Inside of this root folder of the tagger (stanford-postagger-full-2008-05-19), I then added another folder titled “input” into which I copied all of the files that I wanted to tag (in this case several hundred novels marked up in TEI XML). Next I created the “input file” (or “commands”) that GridStuffer requires and most importantly, I
put it into the exact same directory(stanford-postagger-full-2008-05-19). Well, the truth is that I did not actually do this at first and spent a good deal of time trying to figure out why the program was choking. In Parnot’s tutorial, he has you store these files on a folder on your Desktop. This practice apparently works just fine with his Fasta tutorial, but it makes a java app like the POS Tagger (and others) choke. Moving the input file to the root directory of the Tagger application solved all my problems (well, almost all of them). Anyhow, not only is the placement of this file important, but this is the critical file in the entire
shebang; it is the file with *all* the calls to the tagger.
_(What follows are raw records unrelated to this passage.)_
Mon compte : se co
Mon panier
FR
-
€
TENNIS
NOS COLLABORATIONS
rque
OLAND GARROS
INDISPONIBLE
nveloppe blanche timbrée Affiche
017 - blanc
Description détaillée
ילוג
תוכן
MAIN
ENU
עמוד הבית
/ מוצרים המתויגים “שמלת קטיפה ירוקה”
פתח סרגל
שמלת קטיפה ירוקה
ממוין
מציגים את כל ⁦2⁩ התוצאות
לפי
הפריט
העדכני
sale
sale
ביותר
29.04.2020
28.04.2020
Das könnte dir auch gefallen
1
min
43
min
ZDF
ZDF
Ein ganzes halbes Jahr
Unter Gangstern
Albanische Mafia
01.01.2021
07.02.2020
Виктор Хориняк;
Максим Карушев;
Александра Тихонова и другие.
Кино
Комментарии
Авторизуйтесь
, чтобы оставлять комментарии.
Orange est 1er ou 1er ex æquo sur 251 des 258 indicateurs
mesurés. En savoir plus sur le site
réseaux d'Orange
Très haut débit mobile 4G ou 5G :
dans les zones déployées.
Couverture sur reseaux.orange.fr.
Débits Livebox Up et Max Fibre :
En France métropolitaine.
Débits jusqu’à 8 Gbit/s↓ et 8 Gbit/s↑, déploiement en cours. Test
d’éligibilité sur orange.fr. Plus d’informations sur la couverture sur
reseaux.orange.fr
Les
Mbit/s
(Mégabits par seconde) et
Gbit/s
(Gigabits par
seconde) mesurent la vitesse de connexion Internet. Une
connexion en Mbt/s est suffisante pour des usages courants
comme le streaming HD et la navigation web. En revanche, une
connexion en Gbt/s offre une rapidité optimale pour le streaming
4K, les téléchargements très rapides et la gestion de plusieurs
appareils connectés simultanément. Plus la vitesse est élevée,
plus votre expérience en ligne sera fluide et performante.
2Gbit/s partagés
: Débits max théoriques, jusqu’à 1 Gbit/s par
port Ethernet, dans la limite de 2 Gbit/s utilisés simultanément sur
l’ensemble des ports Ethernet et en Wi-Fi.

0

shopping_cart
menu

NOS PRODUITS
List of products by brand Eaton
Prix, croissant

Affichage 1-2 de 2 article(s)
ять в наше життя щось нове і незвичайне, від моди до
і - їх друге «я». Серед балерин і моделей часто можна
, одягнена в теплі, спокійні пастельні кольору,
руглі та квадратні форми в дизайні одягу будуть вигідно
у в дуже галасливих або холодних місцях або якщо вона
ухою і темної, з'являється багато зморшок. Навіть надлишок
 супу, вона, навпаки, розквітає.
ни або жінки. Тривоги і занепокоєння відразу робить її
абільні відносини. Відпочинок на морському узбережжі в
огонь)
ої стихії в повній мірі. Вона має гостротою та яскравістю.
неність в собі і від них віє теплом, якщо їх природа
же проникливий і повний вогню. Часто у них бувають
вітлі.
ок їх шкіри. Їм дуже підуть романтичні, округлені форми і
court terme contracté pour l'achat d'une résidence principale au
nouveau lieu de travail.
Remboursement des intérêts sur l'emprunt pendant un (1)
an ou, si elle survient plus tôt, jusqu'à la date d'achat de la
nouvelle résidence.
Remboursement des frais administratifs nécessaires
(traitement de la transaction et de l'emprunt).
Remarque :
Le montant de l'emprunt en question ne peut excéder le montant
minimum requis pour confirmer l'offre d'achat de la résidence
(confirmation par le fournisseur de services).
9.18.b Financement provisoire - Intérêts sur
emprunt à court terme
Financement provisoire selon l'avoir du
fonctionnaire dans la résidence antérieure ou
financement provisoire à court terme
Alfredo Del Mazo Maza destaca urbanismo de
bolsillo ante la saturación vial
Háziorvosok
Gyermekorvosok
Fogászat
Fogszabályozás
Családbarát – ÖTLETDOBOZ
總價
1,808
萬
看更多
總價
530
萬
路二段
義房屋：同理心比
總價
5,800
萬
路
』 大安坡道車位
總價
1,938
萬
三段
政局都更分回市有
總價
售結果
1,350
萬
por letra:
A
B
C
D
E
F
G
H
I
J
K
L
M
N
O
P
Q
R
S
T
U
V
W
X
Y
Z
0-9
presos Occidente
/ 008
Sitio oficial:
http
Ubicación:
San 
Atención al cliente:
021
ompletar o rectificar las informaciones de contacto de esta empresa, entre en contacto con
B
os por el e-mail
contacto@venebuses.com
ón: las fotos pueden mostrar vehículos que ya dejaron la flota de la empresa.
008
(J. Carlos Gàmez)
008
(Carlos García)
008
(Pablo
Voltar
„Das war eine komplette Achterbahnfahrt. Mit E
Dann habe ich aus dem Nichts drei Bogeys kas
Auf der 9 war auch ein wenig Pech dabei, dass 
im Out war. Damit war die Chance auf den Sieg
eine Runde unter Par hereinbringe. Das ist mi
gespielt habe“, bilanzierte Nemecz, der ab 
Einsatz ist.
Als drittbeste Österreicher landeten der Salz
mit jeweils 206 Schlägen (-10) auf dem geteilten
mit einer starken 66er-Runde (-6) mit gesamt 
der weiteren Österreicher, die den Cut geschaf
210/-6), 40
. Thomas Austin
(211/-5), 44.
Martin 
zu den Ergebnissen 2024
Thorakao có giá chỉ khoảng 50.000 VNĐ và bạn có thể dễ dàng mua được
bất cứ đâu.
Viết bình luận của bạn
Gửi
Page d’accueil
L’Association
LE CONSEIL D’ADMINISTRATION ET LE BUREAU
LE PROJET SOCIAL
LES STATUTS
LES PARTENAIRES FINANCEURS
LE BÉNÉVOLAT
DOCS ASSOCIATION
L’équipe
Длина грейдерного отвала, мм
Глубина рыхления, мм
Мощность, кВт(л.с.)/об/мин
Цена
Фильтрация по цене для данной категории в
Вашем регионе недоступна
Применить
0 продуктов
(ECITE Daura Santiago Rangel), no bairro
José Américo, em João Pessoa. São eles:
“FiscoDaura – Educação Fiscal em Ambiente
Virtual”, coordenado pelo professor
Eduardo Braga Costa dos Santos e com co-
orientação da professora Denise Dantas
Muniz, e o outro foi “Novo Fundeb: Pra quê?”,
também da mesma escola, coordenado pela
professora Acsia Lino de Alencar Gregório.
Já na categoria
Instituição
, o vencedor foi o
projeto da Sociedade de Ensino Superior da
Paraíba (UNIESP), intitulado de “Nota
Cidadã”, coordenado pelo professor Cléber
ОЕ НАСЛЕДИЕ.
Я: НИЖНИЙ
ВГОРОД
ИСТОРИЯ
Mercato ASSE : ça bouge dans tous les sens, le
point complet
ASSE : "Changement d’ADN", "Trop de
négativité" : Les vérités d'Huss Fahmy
Here is a snippet from my file:


/usr/bin/java -mx300m -classpath stanford-postagger.jar edu.stanford.nlp.tagger.maxent.MaxentTagger -arch bidirectional -lang english -model models/bidirectional-wsj-0-18.tagger -xmlInput p -textFile input/book.3.xml
/usr/bin/java -mx300m -classpath stanford-postagger.jar edu.stanford.nlp.tagger.maxent.MaxentTagger -arch bidirectional -lang english -model models/bidirectional-wsj-0-18.tagger -xmlInput p -textFile input/book.4.xml
/usr/bin/java -mx300m -classpath stanford-postagger.jar edu.stanford.nlp.tagger.maxent.MaxentTagger -arch bidirectional -lang english -model models/bidirectional-wsj-0-18.tagger -xmlInput p -textFile input/book.5.xml
/usr/bin/java -mx300m -classpath stanford-postagger.jar edu.stanford.nlp.tagger.maxent.MaxentTagger -arch bidirectional -lang english -model models/bidirectional-wsj-0-18.tagger -xmlInput p -textFile input/book.6.xml

Now for my big job of several hundred novels, I didn’t actaully cut and paste each of these. I wrote a simple script to iterate through a directory of files and then write this “commands” file. I used a little php script run from the command line of the terminal; you could use Perl or Python or some other for the same purpose. Note in the code above that I am tagging xml files and selecting the contents of the “p” elements just as I did in the tagger examples above.

It took me about six bangs of my head on the desk to figure out that I needed to provide the full path to “java” (i.e. /usr/bin/java). That was the only other counterintuitive bit. With this as my input file, I then selected an output directory using the handy Gridstuffer interface and Voila! I was soon tagging away.